Why Girls with Attention Deficit Disorder Go Undiagnosed

Many people think Attention Deficit Disorder (ADD) is a boy's disease. Boys are more often diagnosed, but the rates are about the same in both genders. Boys more often have the variety called Attention Deficit/Hyperactivity Disorder (ADHD) that gets their problem noticed. That means that girls are often undiagnosed and untreated. The consequences of unrecognized ADD in females can range from failure to reach their potential to risky adolescent behavior to depression.

Their Symptoms Are Not The Same As In Boy
Parents, teachers, and health professionals alike picture the classic case of ADD as a boy with a lot of hyperactivity. The average girl with ADD acts differently. In girls, the disorganization and distraction results in lack of activity--they are too confused to get things started. They tend to be daydreamers. This is in stark contrast to the boys. Their distractibility is expressed as impulsivity--a flurry of activity. Both genders have trouble learning the nuances of social interactions. Girls end up shy and withdrawn. They don't like the negative reactions they get when they don't clue in to the nuances. Boys are more likely to proceed with social behavior that is considered inappropriate. While they are bewildered when they get negative reactions, they continue.

A girl's enviroment is more likely to be disorganized -- their locker, their bedroom, even their handwriting is a mess. Both genders have problems in this area. But simply, girls are expected to be the organizers for themselves and others. While males are more likely to get this done for them, when they can't do it on their own.

As these girls hit the teen years, the increased organizational demands of junior high and high school become too much. They may become tired and disheartened by poor school performance. The girls with hyperactivity may throw themselves into social relationships to compensate. They may be described as "boy-crazy" or "party girls". ADD and ADHD girls alike begin to show more risky sexual and other behaviors. They may use drugs or alcohol both due to increasing impulsivity and to self-medicate. Shoplifting, teen pregnancy, and eating disorders are also found more often in females with ADD.

Why the Symptoms Are Different
The differences in actual enviromental disorganization are clearly due to social factors. But, no one knows for certain why there is such a large difference in hyperactive behavior between the two genders. It could be that girls have more pressure to conform. Course, loud social behavior in a boy may be tolerated. But, a girl may be more pressured into silence. Likewise for girls, the impulsive actions may get a more negative reaction from adults and peers alike. In fact, it has been found that girls with ADHD (those who do express the hyperactive qualities) have more negative social consequences than boys. This is true even though the boys have more hyperactivity. No physical differences have been identified.

Girls With ADD Are Not Considered A Problem To Their Teachers
Girls are much more likely to have straight ADD. This is in contrast to ADHD (Attention Deficit Hyperactivity Disorder) that boys tend to have. Because a girl doesn't tear up the classroom, her problem does not create a problem to be solved for the adults in her life. Her inability to concentrate and execute goals is likely to be overlooked.

A girl with ADD has fewer learning problems in early grades, than her male counterparts. Boys often get diagnosed through evaluation of learning problems. Girls with ADD, especially those with high intelligence, may actually be good students and/or well-behaved.

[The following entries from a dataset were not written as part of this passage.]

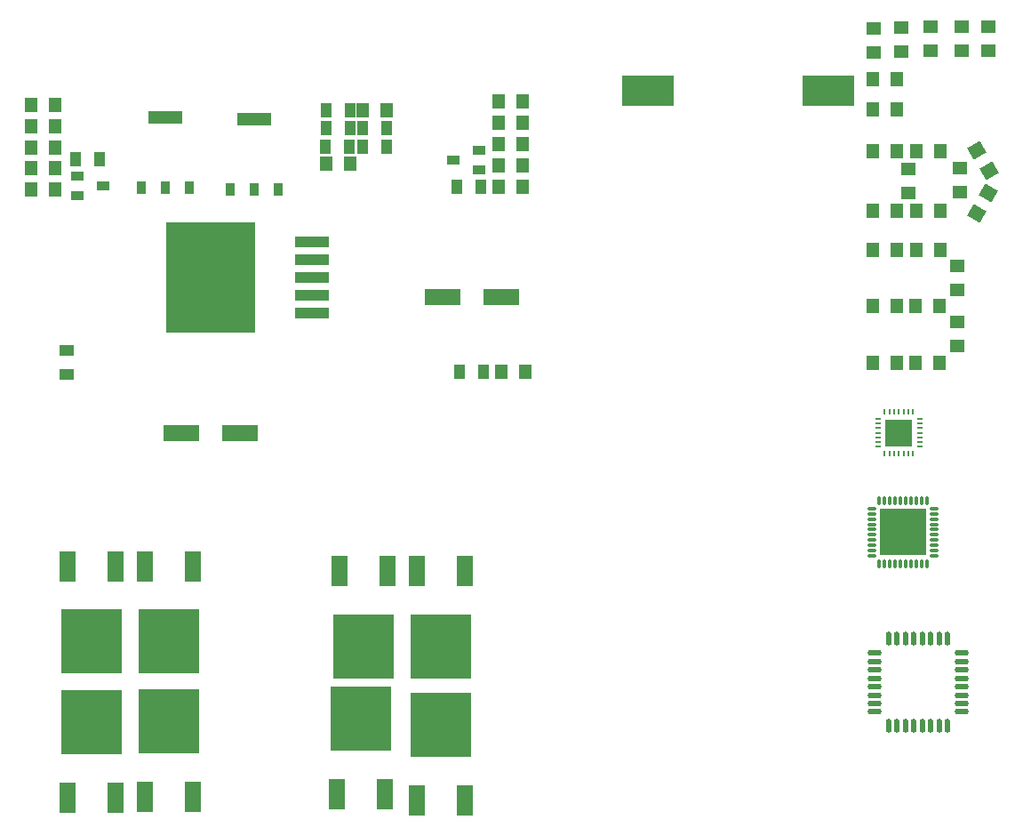
<source format=gtp>
G04*
G04 #@! TF.GenerationSoftware,Altium Limited,Altium Designer,18.1.6 (161)*
G04*
G04 Layer_Color=8421504*
%FSTAX24Y24*%
%MOIN*%
G70*
G01*
G75*
%ADD21R,0.1969X0.1181*%
%ADD22O,0.0110X0.0335*%
%ADD23O,0.0335X0.0110*%
%ADD24R,0.1772X0.1772*%
%ADD25O,0.0256X0.0079*%
%ADD26O,0.0079X0.0256*%
%ADD27R,0.0984X0.0984*%
%ADD28O,0.0531X0.0217*%
%ADD29O,0.0217X0.0531*%
%ADD30R,0.0500X0.0550*%
%ADD31R,0.0550X0.0500*%
G04:AMPARAMS|DCode=32|XSize=50mil|YSize=55mil|CornerRadius=0mil|HoleSize=0mil|Usage=FLASHONLY|Rotation=240.000|XOffset=0mil|YOffset=0mil|HoleType=Round|Shape=Rectangle|*
%AMROTATEDRECTD32*
4,1,4,-0.0113,0.0354,0.0363,0.0079,0.0113,-0.0354,-0.0363,-0.0079,-0.0113,0.0354,0.0*
%
%ADD32ROTATEDRECTD32*%

G04:AMPARAMS|DCode=33|XSize=50mil|YSize=55mil|CornerRadius=0mil|HoleSize=0mil|Usage=FLASHONLY|Rotation=120.000|XOffset=0mil|YOffset=0mil|HoleType=Round|Shape=Rectangle|*
%AMROTATEDRECTD33*
4,1,4,0.0363,-0.0079,-0.0113,-0.0354,-0.0363,0.0079,0.0113,0.0354,0.0363,-0.0079,0.0*
%
%ADD33ROTATEDRECTD33*%

%ADD34R,0.0550X0.0394*%
%ADD35R,0.1378X0.0630*%
%ADD36R,0.3331X0.4146*%
%ADD37R,0.1264X0.0413*%
%ADD38R,0.0394X0.0550*%
%ADD39R,0.2283X0.2441*%
%ADD40R,0.0630X0.1181*%
%ADD41R,0.0366X0.0516*%
%ADD42R,0.1276X0.0516*%
%ADD43R,0.0472X0.0335*%
G36*
X095772Y062132D02*
X095276D01*
Y062691D01*
X095772D01*
Y062132D01*
D02*
G37*
G36*
X094937D02*
X094441D01*
Y062691D01*
X094937D01*
Y062132D01*
D02*
G37*
G36*
X094103D02*
X093607D01*
Y062691D01*
X094103D01*
Y062132D01*
D02*
G37*
G36*
X093268D02*
X092772D01*
Y062691D01*
X093268D01*
Y062132D01*
D02*
G37*
G36*
X095772Y061301D02*
X095276D01*
Y06186D01*
X095772D01*
Y061301D01*
D02*
G37*
G36*
X094937D02*
X094441D01*
Y06186D01*
X094937D01*
Y061301D01*
D02*
G37*
G36*
X094103D02*
X093607D01*
Y06186D01*
X094103D01*
Y061301D01*
D02*
G37*
G36*
X093268D02*
X092772D01*
Y06186D01*
X093268D01*
Y061301D01*
D02*
G37*
G36*
X095772Y06047D02*
X095276D01*
Y06103D01*
X095772D01*
Y06047D01*
D02*
G37*
G36*
X094937D02*
X094441D01*
Y06103D01*
X094937D01*
Y06047D01*
D02*
G37*
G36*
X094103D02*
X093607D01*
Y06103D01*
X094103D01*
Y06047D01*
D02*
G37*
G36*
X093268D02*
X092772D01*
Y06103D01*
X093268D01*
Y06047D01*
D02*
G37*
G36*
X095772Y05964D02*
X095276D01*
Y060199D01*
X095772D01*
Y05964D01*
D02*
G37*
G36*
X094937D02*
X094441D01*
Y060199D01*
X094937D01*
Y05964D01*
D02*
G37*
G36*
X094103D02*
X093607D01*
Y060199D01*
X094103D01*
Y05964D01*
D02*
G37*
G36*
X093268D02*
X092772D01*
Y060199D01*
X093268D01*
Y05964D01*
D02*
G37*
G36*
X095772Y058809D02*
X095276D01*
Y059368D01*
X095772D01*
Y058809D01*
D02*
G37*
G36*
X094937D02*
X094441D01*
Y059368D01*
X094937D01*
Y058809D01*
D02*
G37*
G36*
X094103D02*
X093607D01*
Y059368D01*
X094103D01*
Y058809D01*
D02*
G37*
G36*
X093268D02*
X092772D01*
Y059368D01*
X093268D01*
Y058809D01*
D02*
G37*
D21*
X11065Y06775D02*
D03*
X117422D02*
D03*
D22*
X119343Y05237D02*
D03*
X11954D02*
D03*
X119737D02*
D03*
X119933D02*
D03*
X12013D02*
D03*
X120327D02*
D03*
X120524D02*
D03*
X120721D02*
D03*
X120918D02*
D03*
X121115D02*
D03*
Y050027D02*
D03*
X120918D02*
D03*
X120721D02*
D03*
X120524D02*
D03*
X120327D02*
D03*
X12013D02*
D03*
X119933D02*
D03*
X119737D02*
D03*
X11954D02*
D03*
X119343D02*
D03*
D23*
X1214Y052084D02*
D03*
Y051887D02*
D03*
Y051691D02*
D03*
Y051494D02*
D03*
Y051297D02*
D03*
Y0511D02*
D03*
Y050903D02*
D03*
Y050706D02*
D03*
Y050509D02*
D03*
Y050313D02*
D03*
X119057D02*
D03*
Y050509D02*
D03*
Y050706D02*
D03*
Y050903D02*
D03*
Y0511D02*
D03*
Y051297D02*
D03*
Y051494D02*
D03*
Y051691D02*
D03*
Y051887D02*
D03*
Y052084D02*
D03*
D24*
X120229Y051198D02*
D03*
D25*
X119295Y055459D02*
D03*
Y055282D02*
D03*
Y055104D02*
D03*
Y054927D02*
D03*
Y05475D02*
D03*
Y054573D02*
D03*
Y054396D02*
D03*
X12085D02*
D03*
Y054573D02*
D03*
Y05475D02*
D03*
Y054927D02*
D03*
Y055104D02*
D03*
Y055282D02*
D03*
Y055459D02*
D03*
D26*
X119541Y05415D02*
D03*
X119718D02*
D03*
X119895D02*
D03*
X120072D02*
D03*
X12025D02*
D03*
X120427D02*
D03*
X120604D02*
D03*
Y055705D02*
D03*
X120427D02*
D03*
X12025D02*
D03*
X120072D02*
D03*
X119895D02*
D03*
X119718D02*
D03*
X119541D02*
D03*
D27*
X120072Y054927D02*
D03*
D28*
X119161Y046669D02*
D03*
Y046354D02*
D03*
Y046039D02*
D03*
Y045724D02*
D03*
Y045409D02*
D03*
Y045094D02*
D03*
Y044779D02*
D03*
Y044464D02*
D03*
X122429D02*
D03*
Y044779D02*
D03*
Y045094D02*
D03*
Y045409D02*
D03*
Y045724D02*
D03*
Y046039D02*
D03*
Y046354D02*
D03*
Y046669D02*
D03*
D29*
X119693Y043932D02*
D03*
X120007D02*
D03*
X120322D02*
D03*
X120637D02*
D03*
X120952D02*
D03*
X121267D02*
D03*
X121582D02*
D03*
X121897D02*
D03*
Y0472D02*
D03*
X121582D02*
D03*
X121267D02*
D03*
X120952D02*
D03*
X120637D02*
D03*
X120322D02*
D03*
X120007D02*
D03*
X119693D02*
D03*
D30*
X119088Y068183D02*
D03*
X119988D02*
D03*
X119088Y063233D02*
D03*
X119988D02*
D03*
X120725D02*
D03*
X121625D02*
D03*
X120725Y065476D02*
D03*
X121625D02*
D03*
X119088Y065483D02*
D03*
X119988D02*
D03*
X119088Y067033D02*
D03*
X119988D02*
D03*
X120701Y059683D02*
D03*
X121601D02*
D03*
X119098D02*
D03*
X119998D02*
D03*
X12072Y061783D02*
D03*
X12162D02*
D03*
X119098D02*
D03*
X119998D02*
D03*
X120701Y057533D02*
D03*
X121601D02*
D03*
X119098D02*
D03*
X119998D02*
D03*
X0995Y065D02*
D03*
X0986D02*
D03*
X10085Y067D02*
D03*
X09995D02*
D03*
X087525Y06405D02*
D03*
X088425D02*
D03*
X087525Y065625D02*
D03*
X088425D02*
D03*
X087525Y066413D02*
D03*
X088425D02*
D03*
X087525Y064837D02*
D03*
X088425D02*
D03*
X087525Y0672D02*
D03*
X088425D02*
D03*
X10595Y06735D02*
D03*
X10505D02*
D03*
X10595Y06575D02*
D03*
X10505D02*
D03*
X10595Y06655D02*
D03*
X10505D02*
D03*
X10595Y06415D02*
D03*
X10505D02*
D03*
X10595Y06495D02*
D03*
X10505D02*
D03*
X10515Y0572D02*
D03*
X10605D02*
D03*
D31*
X119125Y070083D02*
D03*
Y069183D02*
D03*
X120175Y070118D02*
D03*
Y069218D02*
D03*
X121275Y070146D02*
D03*
Y069246D02*
D03*
X122424Y070146D02*
D03*
Y069246D02*
D03*
X123425Y070146D02*
D03*
Y069246D02*
D03*
X120425Y0648D02*
D03*
Y0639D02*
D03*
X122375Y06485D02*
D03*
Y06395D02*
D03*
X122275Y060283D02*
D03*
Y061183D02*
D03*
X122274Y059083D02*
D03*
Y058183D02*
D03*
D32*
X122986Y063133D02*
D03*
X123436Y063913D02*
D03*
D33*
X123011Y065513D02*
D03*
X123461Y064733D02*
D03*
D34*
X08885Y058D02*
D03*
Y0571D02*
D03*
D35*
X10515Y06D02*
D03*
X102945D02*
D03*
X09315Y0549D02*
D03*
X095355D02*
D03*
D36*
X094272Y06075D02*
D03*
D37*
X098063Y062089D02*
D03*
Y061419D02*
D03*
Y06075D02*
D03*
Y060081D02*
D03*
Y059411D02*
D03*
D38*
X09945Y06565D02*
D03*
X09855D02*
D03*
X0986Y067D02*
D03*
X0995D02*
D03*
X100863Y06635D02*
D03*
X099963D02*
D03*
X0995D02*
D03*
X0986D02*
D03*
X10085Y06565D02*
D03*
X09995D02*
D03*
X1044Y06415D02*
D03*
X1035D02*
D03*
X0892Y065175D02*
D03*
X0901D02*
D03*
X1045Y0572D02*
D03*
X1036D02*
D03*
D39*
X0898Y0471D02*
D03*
X1029Y043975D02*
D03*
Y046925D02*
D03*
X0999Y0442D02*
D03*
X1Y046925D02*
D03*
X0927Y0441D02*
D03*
Y0471D02*
D03*
X0898Y044077D02*
D03*
D40*
X0889Y049927D02*
D03*
X0907D02*
D03*
X102Y041148D02*
D03*
X1038D02*
D03*
Y049752D02*
D03*
X102D02*
D03*
X099Y041373D02*
D03*
X1008D02*
D03*
X1009Y049752D02*
D03*
X0991D02*
D03*
X0918Y041273D02*
D03*
X0936D02*
D03*
Y049927D02*
D03*
X0918D02*
D03*
X0889Y04125D02*
D03*
X0907D02*
D03*
D41*
X094998Y064033D02*
D03*
X0959D02*
D03*
X096802D02*
D03*
X091648Y0641D02*
D03*
X09255D02*
D03*
X093452D02*
D03*
D42*
X0959Y066667D02*
D03*
X09255Y066734D02*
D03*
D43*
X089258Y064549D02*
D03*
X08926Y063805D02*
D03*
X090242Y064175D02*
D03*
X104342Y064776D02*
D03*
X10434Y06552D02*
D03*
X103358Y06515D02*
D03*
M02*

</source>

Parents Aren't As Concerned
The girls who do have low academic performance may not be as big a concern to their parents. Parents may worry more about their boy's future. The girls' quiet, people pleasing behavior may be considered desirable, when it would be viewed as wimpy in a boy.

Society Mis-labels Them
When girls with ADD do not conform to social roles, it is often is described in gender-specific terms, rather than as a medical problem. They are labeled tomboys or spacey as girls, and boy-crazy or party girls, as teens. Again, girls meet more social pressure to conform, rather than recognition and treatment of a disease.

Doctors Mis-Diagnosis It
The symptoms of ADD in girls overlap with the symptoms of depression. In both problems there are low energy levels, disorganization, social withdrawal, and trouble concentrating. Even more confusing, the unrecognized ADD can lead to major coping problems, which in turn lead to actual depression on top of the ADD. This most often occurs at adolescence (although it can happen earlier).

Doctors tend to zoom in on the diagnosis of depression, which is more common in females and especially female adolescents. They think of ADD as a "boys' disease".

Getting Evaluated

Undiagnosed adult women have been found to have everything to underachievement to low self-esteem to depression and substance abuse. The medical profession is awaking to this gap in identifying and treating girls.

It is easy for a girl to read something like this article and say "OMIGOD, that's me!!". Being unprepared, shy, or daydreamy are part of every girl's life to some degree. Impulsivity with boys or drugs are part of many teens' lives too. Still, it never hurts to bring it up with the parents or a school counselor, if she suspects this might be her problem. This would be the first step to deciding on formal medical evaluation. If she is not ADD, she will have the reassurance of knowing. If she is, she can get treatment or change her enviroment to maximize her potential.